MDB is consolidating near all-time highs. A break above 85 might trigger a bigger upside move. 80 is a decent stop level for a short-term trade. Keep in mind that most breakouts have failed in the past couple of months, so you should not overstay your welcome. Be nimble and take partial profits quickly. I’d sell half at 90 which represents 1x risk, a quarter at 95 which would be a return of 2x risk and let the rest ride until it closes below its 10-day EMA.
It’s always good to have several scenarios for a stock, especially in this market environment where the wind changes on a daily basis. If MDB clears 85 but it fails quickly and closes below 85, it can probably be shorted for a move to 75 (especially if the major stock indexes are breaking down as well).

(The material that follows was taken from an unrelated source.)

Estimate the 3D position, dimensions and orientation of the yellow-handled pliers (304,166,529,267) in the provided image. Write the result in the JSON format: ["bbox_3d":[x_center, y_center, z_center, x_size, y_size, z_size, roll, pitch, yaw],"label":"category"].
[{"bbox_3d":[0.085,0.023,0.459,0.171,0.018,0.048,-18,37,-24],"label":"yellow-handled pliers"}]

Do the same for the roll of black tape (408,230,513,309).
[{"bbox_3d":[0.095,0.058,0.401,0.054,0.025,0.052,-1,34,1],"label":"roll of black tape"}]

The problem with MDB is that they report earnings on December 4th, so none of the above mentioned scenarios will have enough time to play out.

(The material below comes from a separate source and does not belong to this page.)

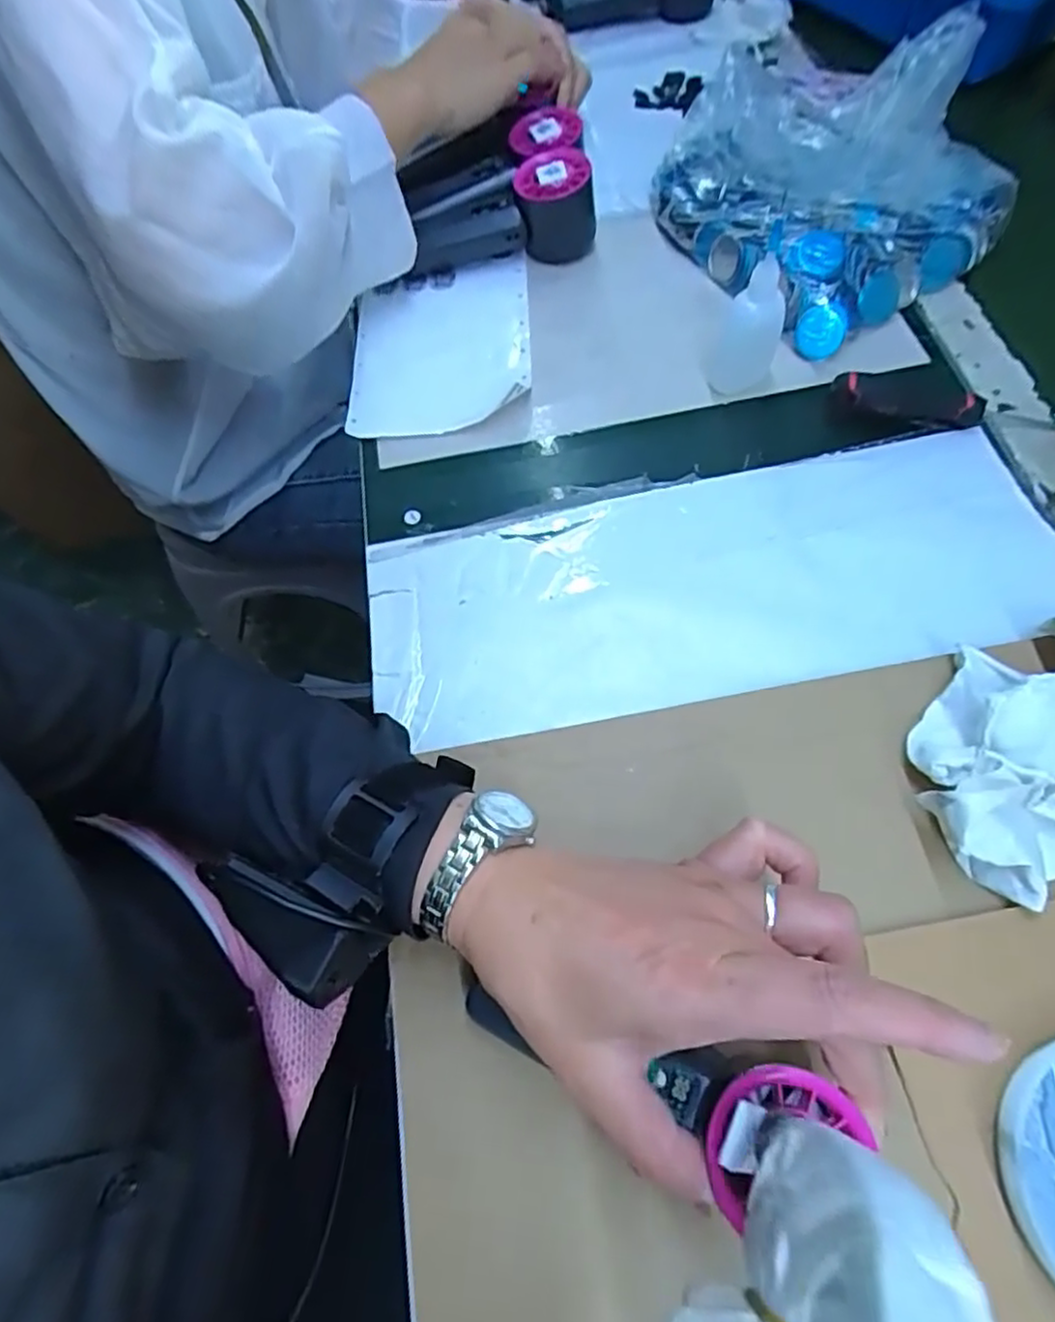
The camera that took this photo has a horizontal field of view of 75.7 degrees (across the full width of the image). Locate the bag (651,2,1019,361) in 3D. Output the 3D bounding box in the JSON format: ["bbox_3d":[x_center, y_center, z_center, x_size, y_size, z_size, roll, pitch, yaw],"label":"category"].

SHOP has been a wild horse in the past couple of months. Trending stocks tend to acknowledge their 50 or 10-day moving averages (stay above them while in an uptrend and below them while in a downtrend). This hasn’t been the case with SHOP, which has been languishing between 120 and 150 for quick some time.
A break of 151.60 can potentially push SHOP to 165 in a short-term perspective. If that breakout fails and SHOP goes below 143, it can be shorted until 125.
The stocks below have a very high short interest – over 20% of their float is short. They are close to their 52-week highs and have built a small base, which might turn into a launching pad for higher prices. Short sellers always sound smart, but they are often early and become victims to a short-squeeze – a process that rapidly rising prices that forces short-sellers to cover their bets, which adds more fuel to the upside momentum.
59 stocks priced above $5 currently have over 30% of their float short. Four of them are setting up for a potential breakout.
A breakout in highly shorted names often leads to a squeeze as short sellers are forced to cover their positions. It is not unusual to see a 20-30%, even 50% one-week move in a highly shorted name, especially when its float is relatively small (under 25 million shares).
Here’s a weekly and a daily perspective of the four stocks.
I haven’t done due diligence on any of those names. The only things they have in common is a constructive weekly chart and a decent risk/reward setup. They are within 10% of their 52-week highs and they have outperformed the S&P 500 in the past six months.